SIT742 Modern Data Science 2018 T1
Assignment : General data processing and using big data 
This is an individual work on the understanding of data science, big data and their applications. It contains written answers and some programming-related tasks based on topics presented during Weeks 1 to 3.
Assignment  is broken down to three tasks below. You can use Google to find the data sources (i.e., websites). After your practice, please write down your executable Python codes and put the collected data in tables for above demonstration. You also need to write several paragraphs to explain your comparison and make a conclusion.
Task 1. Data Acquisition 
Design a web scraping program by Python to collect weather forecast report data of a city (e.g., Melbourne) from a website, such as temperature, humidity, weather status (cloudy, sunny etc.), and store the data in a csv file. Please do this task in both the following ways:
(1) Collecting data by regular interval sampling. You need to find the best sampling interval in terms of space efficiency and demonstrate using numeric results why it is the best solution.

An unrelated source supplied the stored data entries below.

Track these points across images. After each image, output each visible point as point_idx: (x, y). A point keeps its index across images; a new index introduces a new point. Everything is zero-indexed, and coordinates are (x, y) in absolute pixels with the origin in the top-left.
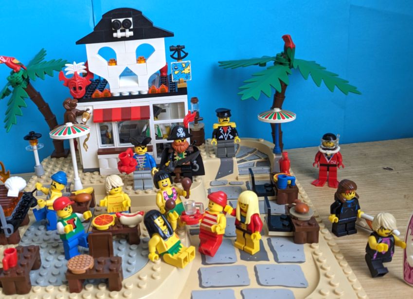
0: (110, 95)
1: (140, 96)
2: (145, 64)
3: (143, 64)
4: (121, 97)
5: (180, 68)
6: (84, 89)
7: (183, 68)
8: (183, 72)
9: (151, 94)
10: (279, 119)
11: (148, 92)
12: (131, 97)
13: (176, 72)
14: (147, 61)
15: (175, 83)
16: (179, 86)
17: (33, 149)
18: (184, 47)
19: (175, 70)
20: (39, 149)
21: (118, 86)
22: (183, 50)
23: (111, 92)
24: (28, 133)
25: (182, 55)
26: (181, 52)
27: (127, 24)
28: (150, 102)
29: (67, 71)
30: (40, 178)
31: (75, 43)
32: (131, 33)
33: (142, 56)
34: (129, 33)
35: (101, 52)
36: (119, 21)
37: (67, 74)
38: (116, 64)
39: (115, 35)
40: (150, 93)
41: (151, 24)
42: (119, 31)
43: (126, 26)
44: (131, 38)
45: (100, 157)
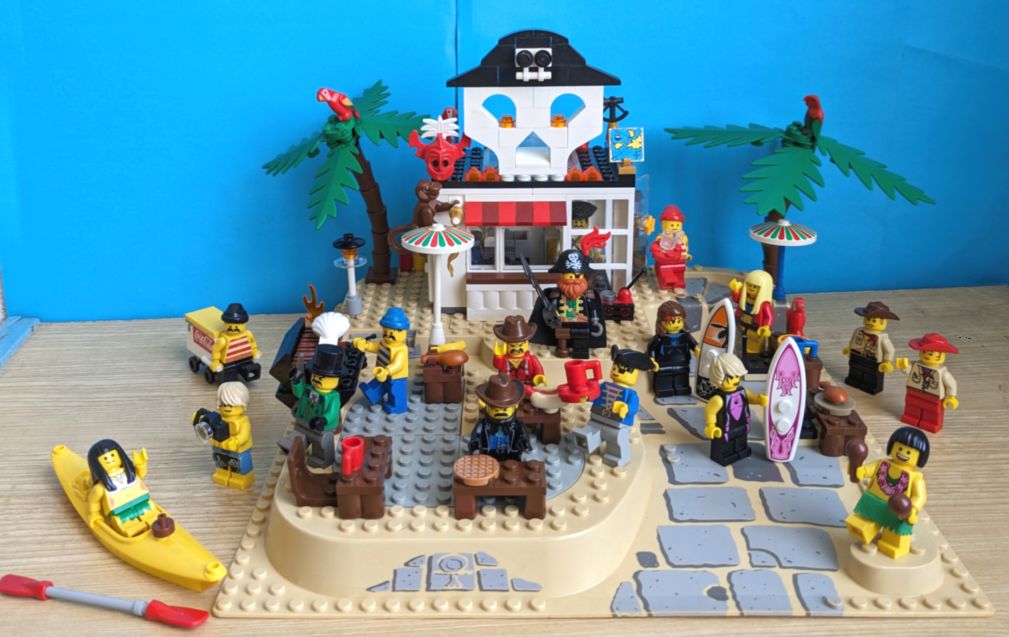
0: (497, 179)
1: (551, 183)
2: (565, 128)
3: (561, 129)
4: (517, 184)
5: (625, 138)
6: (451, 166)
7: (630, 139)
8: (630, 145)
9: (570, 183)
10: (790, 238)
11: (566, 178)
12: (534, 184)
13: (618, 145)
14: (570, 124)
15: (615, 164)
16: (622, 171)
17: (346, 265)
18: (621, 101)
19: (615, 141)
20: (358, 266)
21: (514, 162)
22: (620, 105)
23: (501, 173)
24: (342, 236)
25: (618, 113)
26: (617, 109)
27: (543, 59)
28: (569, 196)
29: (424, 132)
30: (356, 318)
31: (445, 84)
32: (548, 75)
33: (561, 116)
34: (544, 75)
35: (489, 104)
36: (528, 52)
37: (424, 136)
38: (513, 126)
39: (519, 76)
40: (569, 179)
41: (581, 60)
42: (526, 70)
43: (540, 61)
44: (546, 83)
45: (470, 287)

(2) Collecting data by change detection. You store one data object only when any of the weather forecast report data is changed at the website.

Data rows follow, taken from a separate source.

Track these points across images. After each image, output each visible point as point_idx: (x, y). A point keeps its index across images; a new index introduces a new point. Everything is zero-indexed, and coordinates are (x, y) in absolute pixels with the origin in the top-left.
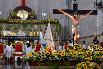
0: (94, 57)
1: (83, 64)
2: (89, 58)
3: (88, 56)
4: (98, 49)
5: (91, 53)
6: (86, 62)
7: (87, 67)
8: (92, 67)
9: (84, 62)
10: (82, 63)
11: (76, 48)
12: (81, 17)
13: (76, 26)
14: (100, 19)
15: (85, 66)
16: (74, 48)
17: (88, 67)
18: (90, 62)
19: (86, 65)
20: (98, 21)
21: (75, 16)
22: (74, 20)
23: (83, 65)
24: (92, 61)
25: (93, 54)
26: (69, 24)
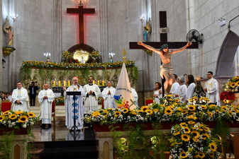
0: (200, 114)
1: (183, 125)
2: (191, 117)
3: (190, 113)
4: (204, 101)
5: (194, 109)
6: (187, 123)
7: (189, 131)
8: (198, 131)
9: (184, 123)
10: (181, 125)
11: (168, 100)
12: (174, 53)
13: (167, 66)
14: (196, 58)
15: (186, 130)
16: (166, 101)
17: (191, 130)
18: (194, 123)
19: (187, 128)
20: (193, 61)
21: (164, 50)
22: (163, 57)
23: (183, 128)
24: (197, 121)
25: (197, 110)
26: (148, 67)
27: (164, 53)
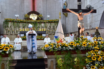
0: (100, 46)
1: (92, 52)
3: (95, 46)
4: (100, 39)
5: (97, 43)
7: (96, 55)
8: (100, 55)
9: (93, 51)
10: (91, 52)
14: (89, 18)
15: (94, 55)
16: (81, 39)
17: (97, 55)
19: (94, 53)
20: (88, 20)
23: (92, 53)
24: (99, 50)
26: (66, 23)
27: (80, 15)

Both you need to record weather data with their timestamps. Then, compare the two collection methods, conclude the optimal one and demonstrate using numeric results.(Please refer to Lecture 2.)
Task 2. Data Integration 
Use the optimal method you demonstrated above to collect weather report data from more than one websites and integrate the data from different sources (websites) and write the integrated data into a csv file. Please demonstrate
(1) how to do schema alignment and
(2) how to determine which is correct if two data from different sources do not agree with each other.

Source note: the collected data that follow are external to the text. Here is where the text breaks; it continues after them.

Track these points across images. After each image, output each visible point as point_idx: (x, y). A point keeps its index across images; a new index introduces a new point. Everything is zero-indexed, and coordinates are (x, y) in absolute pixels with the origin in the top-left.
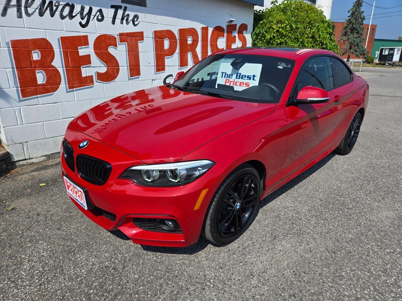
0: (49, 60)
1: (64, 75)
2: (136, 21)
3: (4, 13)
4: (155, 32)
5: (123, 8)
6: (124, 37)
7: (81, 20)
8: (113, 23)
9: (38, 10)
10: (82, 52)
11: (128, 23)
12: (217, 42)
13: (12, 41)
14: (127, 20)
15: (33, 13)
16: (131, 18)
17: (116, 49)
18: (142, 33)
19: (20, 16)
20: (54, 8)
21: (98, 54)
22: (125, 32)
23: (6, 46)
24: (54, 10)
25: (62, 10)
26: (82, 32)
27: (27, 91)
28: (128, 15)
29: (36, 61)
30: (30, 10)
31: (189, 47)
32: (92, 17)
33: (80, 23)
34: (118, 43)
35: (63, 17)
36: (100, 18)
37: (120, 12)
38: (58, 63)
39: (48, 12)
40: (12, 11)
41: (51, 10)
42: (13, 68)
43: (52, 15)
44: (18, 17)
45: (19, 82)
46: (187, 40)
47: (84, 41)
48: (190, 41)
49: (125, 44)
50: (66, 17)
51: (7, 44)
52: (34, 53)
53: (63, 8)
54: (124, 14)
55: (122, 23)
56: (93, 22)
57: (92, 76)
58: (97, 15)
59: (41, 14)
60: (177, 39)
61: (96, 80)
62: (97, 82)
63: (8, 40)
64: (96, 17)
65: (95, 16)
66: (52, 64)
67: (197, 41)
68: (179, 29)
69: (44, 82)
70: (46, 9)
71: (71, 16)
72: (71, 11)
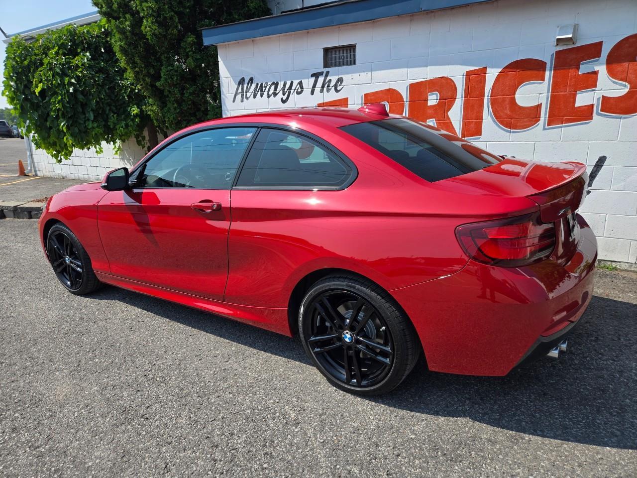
2: (339, 86)
3: (234, 100)
4: (366, 95)
5: (324, 74)
7: (282, 96)
8: (312, 93)
9: (253, 94)
11: (328, 90)
12: (514, 94)
14: (328, 86)
15: (250, 97)
16: (332, 84)
18: (346, 99)
19: (242, 100)
20: (264, 89)
22: (325, 102)
25: (269, 90)
28: (330, 81)
30: (248, 94)
31: (430, 111)
32: (292, 91)
33: (282, 99)
35: (269, 96)
36: (299, 90)
37: (320, 80)
39: (259, 93)
40: (239, 97)
41: (262, 91)
43: (262, 96)
44: (241, 102)
46: (427, 100)
48: (433, 100)
50: (271, 95)
53: (270, 87)
54: (325, 80)
55: (322, 91)
56: (294, 96)
58: (297, 88)
60: (405, 100)
64: (296, 90)
67: (453, 99)
68: (410, 84)
70: (258, 92)
71: (275, 94)
72: (276, 89)
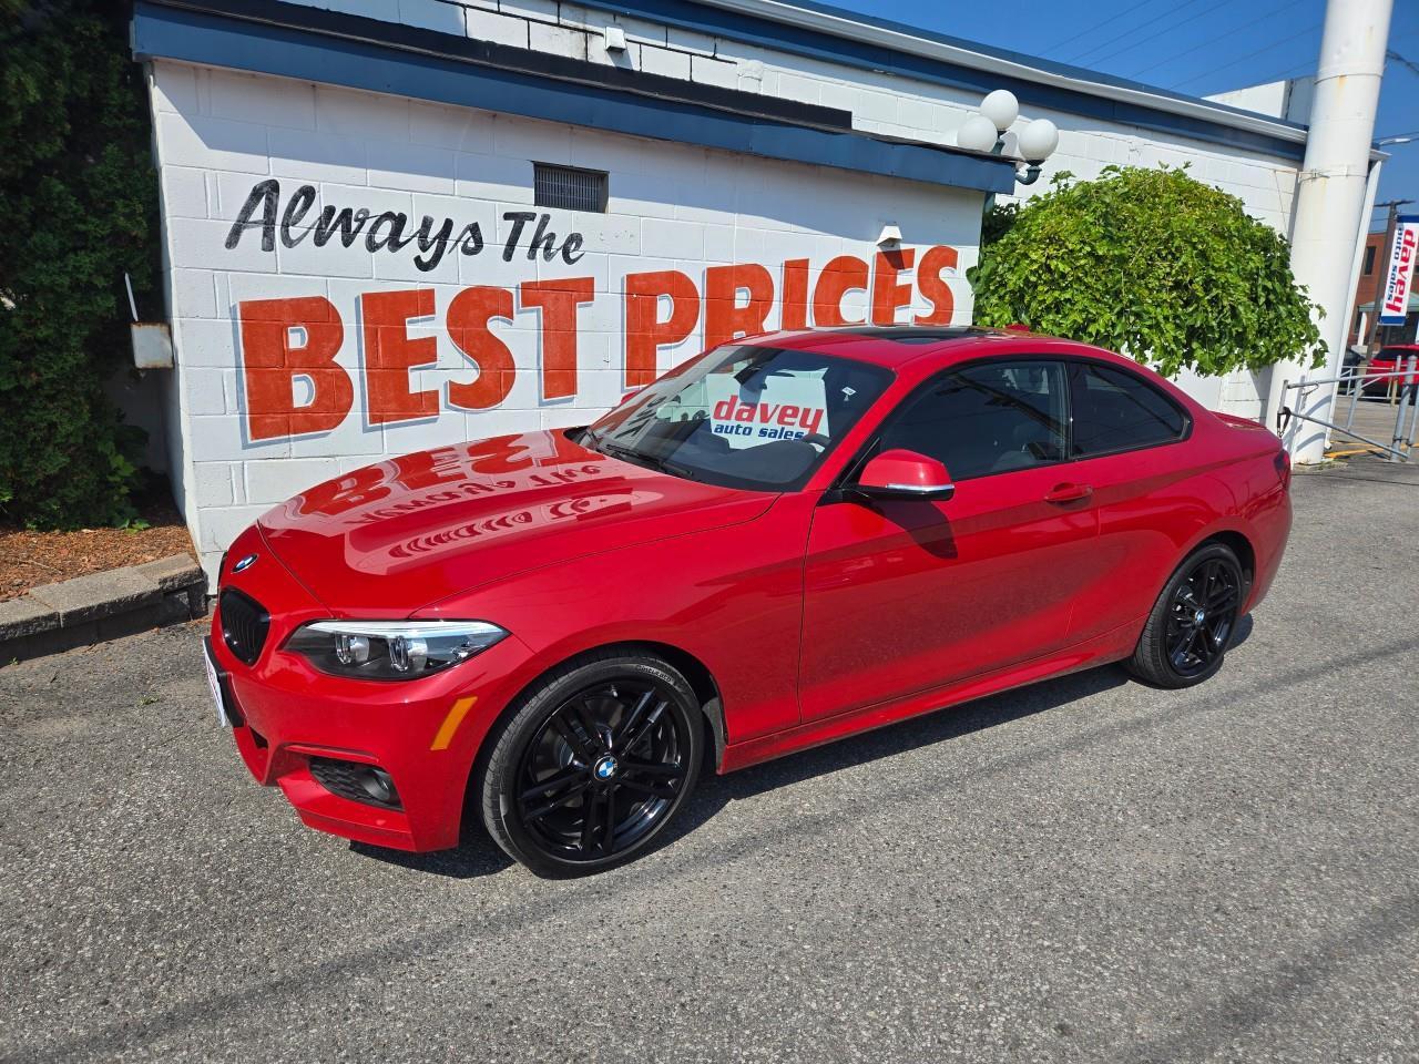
0: (327, 350)
1: (362, 386)
2: (574, 250)
3: (232, 241)
4: (631, 278)
5: (538, 219)
6: (533, 293)
7: (420, 253)
8: (508, 256)
9: (313, 231)
10: (416, 330)
11: (548, 256)
12: (838, 303)
13: (242, 304)
14: (548, 248)
15: (300, 239)
16: (558, 243)
17: (511, 324)
18: (590, 281)
19: (269, 246)
20: (354, 225)
21: (456, 336)
22: (539, 280)
23: (228, 315)
24: (353, 229)
25: (373, 230)
26: (417, 281)
27: (266, 424)
28: (552, 236)
29: (297, 352)
30: (294, 232)
31: (738, 319)
32: (450, 244)
33: (418, 259)
34: (518, 307)
35: (372, 246)
36: (471, 244)
37: (529, 229)
38: (350, 358)
39: (338, 234)
40: (252, 236)
41: (346, 229)
42: (238, 367)
43: (347, 243)
44: (264, 250)
45: (250, 402)
46: (732, 299)
47: (422, 303)
48: (742, 300)
49: (538, 310)
50: (382, 245)
51: (232, 310)
52: (293, 331)
53: (377, 224)
54: (539, 233)
55: (532, 255)
56: (453, 257)
57: (436, 392)
58: (464, 239)
59: (320, 240)
60: (700, 296)
61: (446, 403)
62: (447, 407)
63: (236, 301)
64: (460, 244)
65: (457, 241)
66: (335, 359)
67: (768, 302)
68: (709, 270)
69: (310, 404)
70: (334, 229)
71: (395, 243)
72: (397, 231)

(Please do a survey about the existing techniques and use one to resolve the problem, Lecture 2 provides you some basic concepts and you may do a broader search by yourselves.)
Task 3. Missing Data Prediction
Use the data you collected in Tasks 1 and 2, please design a method to predict a missing data object, for example, between two consecutive data objects (time, temperature) in your csv file as below:
11:00AM, 15
12:00PM, 17
the user want to query about the temperature at 11:30AM.
(Please do a survey about the existing techniques and use one to resolve the problem. Lecture 3 provides you some basic concepts and you may do a broader search by yourselves.)